Pollution from O&G has large effects on both the environment at large but also can produce some nasty effects in the immediate vicinity of industry assets. Why don’t you start a thread about the ends not justifying the means for that process. I’m sure it will be received well.
Posted by Korkstand
Member since Nov 2003
29044 posts
Posted on 11/15/21 at 7:48 pm to
quote:

I'll bite.
On what?
quote:

What power generation are you going to use during peak load times?

How are you going to regulate the power generation and system load from solar and wind?
Oh, another one misunderstood the point of that post. I was absolutely NOT trying to suggest that we should go 100% wind, or even 100% mix of solar/wind. I scaled wind up to 100% to show just how few birds wind turbines kill relative to other ways we kill birds. It's a small number.
quote:

Do you know the acre to MW output of solar and wind to other power generation?
I've seen lots of calculations and estimates, but the point shouldn't be to maximize output per acre IMO. Rather, the point should be to diversify our energy sources (which has the effect of stabilizing the market) and lean on energy sources with zero fuel costs as much as we can (which puts downward pressure on prices long term).

In the case of solar, I don't particularly care for large installations on fresh land. I'm a right-tool-for-the-job kind of guy, and solar should go on roofs so it doesn't take up any additional acreage. Similarly, hydro should go where it makes sense, wind turbines should go where it's windy (the plains, offshore, etc), tidal should go where there are tides (and as it happens a lot of people live near the coasts), geothermal where accessible, etc.

And again, I have no problem with nuclear, and I really don't even have a problem with coal or gas. I simply think it doesn't make much sense to rely so heavily on power that depends on volatile markets for fuel when we can offload much of it to sources with free "fuel".

I also think it wise to invest in energy storage. Sometimes wind and solar produce more than we are using, and the production is wasted. Batteries are great for point-of-use storage, but if we bump up to grid-scale there are many options. They don't even have to be all that efficient if we are storing free energy, better to salvage a fraction of it than waste it all. In addition to the various types of cheap battery tech being developed, we can store energy in a lot of ways. Spin up a flywheel, melt salts, split water, etc.

MATERIAL PROVIDED:
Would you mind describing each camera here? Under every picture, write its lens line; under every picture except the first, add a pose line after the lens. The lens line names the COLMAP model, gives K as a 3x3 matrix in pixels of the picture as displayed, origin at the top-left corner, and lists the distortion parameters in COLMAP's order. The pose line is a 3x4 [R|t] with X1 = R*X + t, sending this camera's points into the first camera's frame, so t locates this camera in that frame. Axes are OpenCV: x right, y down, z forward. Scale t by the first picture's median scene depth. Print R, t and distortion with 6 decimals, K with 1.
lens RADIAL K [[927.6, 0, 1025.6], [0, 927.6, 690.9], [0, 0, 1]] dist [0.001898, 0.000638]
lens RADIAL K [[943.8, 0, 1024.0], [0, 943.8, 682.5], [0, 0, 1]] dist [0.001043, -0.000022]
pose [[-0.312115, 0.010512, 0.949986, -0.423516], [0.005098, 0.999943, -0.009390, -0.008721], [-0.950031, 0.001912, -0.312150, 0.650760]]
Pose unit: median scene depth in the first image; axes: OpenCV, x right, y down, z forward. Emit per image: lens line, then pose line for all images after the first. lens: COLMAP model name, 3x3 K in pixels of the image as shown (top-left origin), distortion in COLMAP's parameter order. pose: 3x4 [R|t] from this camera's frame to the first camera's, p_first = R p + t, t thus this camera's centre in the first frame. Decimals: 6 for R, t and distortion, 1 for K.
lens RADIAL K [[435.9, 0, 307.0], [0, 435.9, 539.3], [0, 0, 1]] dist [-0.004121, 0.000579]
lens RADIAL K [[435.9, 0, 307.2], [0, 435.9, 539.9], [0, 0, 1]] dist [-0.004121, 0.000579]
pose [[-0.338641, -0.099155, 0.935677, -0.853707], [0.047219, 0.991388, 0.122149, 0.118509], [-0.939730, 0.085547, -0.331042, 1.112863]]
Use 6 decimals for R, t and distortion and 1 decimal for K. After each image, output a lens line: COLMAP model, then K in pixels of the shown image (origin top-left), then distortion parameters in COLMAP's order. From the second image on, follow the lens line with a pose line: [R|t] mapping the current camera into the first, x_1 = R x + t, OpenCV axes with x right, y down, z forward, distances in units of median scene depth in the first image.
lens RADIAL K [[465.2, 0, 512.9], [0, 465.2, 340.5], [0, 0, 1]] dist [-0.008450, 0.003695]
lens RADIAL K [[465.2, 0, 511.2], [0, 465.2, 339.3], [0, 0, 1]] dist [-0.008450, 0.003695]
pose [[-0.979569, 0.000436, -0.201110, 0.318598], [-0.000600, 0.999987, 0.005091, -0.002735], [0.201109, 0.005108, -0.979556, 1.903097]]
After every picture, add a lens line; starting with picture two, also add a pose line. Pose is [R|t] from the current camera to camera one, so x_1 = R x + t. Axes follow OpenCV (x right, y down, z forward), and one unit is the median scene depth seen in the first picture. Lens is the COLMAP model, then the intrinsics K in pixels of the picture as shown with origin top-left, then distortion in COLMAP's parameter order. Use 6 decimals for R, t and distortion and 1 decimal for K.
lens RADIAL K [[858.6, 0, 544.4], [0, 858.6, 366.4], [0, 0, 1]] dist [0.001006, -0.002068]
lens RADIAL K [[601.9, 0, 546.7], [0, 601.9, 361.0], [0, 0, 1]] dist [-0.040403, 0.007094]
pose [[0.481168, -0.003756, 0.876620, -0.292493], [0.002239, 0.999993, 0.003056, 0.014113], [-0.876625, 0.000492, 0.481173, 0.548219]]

REQUIRED WORK:
a) Could you reproduce, word for word, the part of the energy forum thread that opens with the words containing "What power generation" and closes with "solar and wind?"?
b) How would the forum thread on power sources and energy storage go on? Write its next part, picking up right after its final sentence.

EXERCISE RESULTS:
a)
What power generation are you going to use during peak load times?

How are you going to regulate the power generation and system load from solar and wind?

b)
It will take a combination of a lot of different tech to stabilize energy in the long-term. We can even decentralize and democratize energy production and storage. In true American spirit, an individual can be energy-independent with renewables.
Posted by billjamin
Houston
Member since Jun 2019
16593 posts
Posted on 11/15/21 at 7:49 pm to
quote:

Which likely explains the repeated anecdote about ‘not seeing any dead birds around the turbines’.

Snakes gotta eat too. They’re an important part of the ecosystem.

I’ve honestly never seen a bird strike. I know they happen, but it’s rare. I think it’s like 4.7 a year from the last E-IE report I saw.
Posted by Korkstand
Member since Nov 2003
29044 posts
Posted on 11/15/21 at 7:51 pm to
quote:

And once again, your climate religion says the end justifies any means.

The willing ignorance regarding the unintended negative consequences to our environment from your ‘green’ options is staggering.

Bro, you are the one who started this thread ignorant to the inconsequential number of birds killed by wind turbines. You'd be better off just arguing that they're ugly. At least if you did that you wouldn't look stupid.
Posted by weagle99
Member since Nov 2011
35893 posts
Posted on 11/15/21 at 8:03 pm to
quote:

inconsequential


I don’t agree with this... bro

Birds were just one factor that I mentioned. And I stand by my concern for their mortality. Just because someone can show higher losses from other factors doesn’t absolve wind power of its culpability in that regard.

Carbon footprint of these spinning eyesores?
Affect on people’s mental health who are living around and under these things? BTW, do you want to live very close them? I’m guessing that you are NIMBY.
Waste stream at end of life?

No need to answer. We have gone round enough.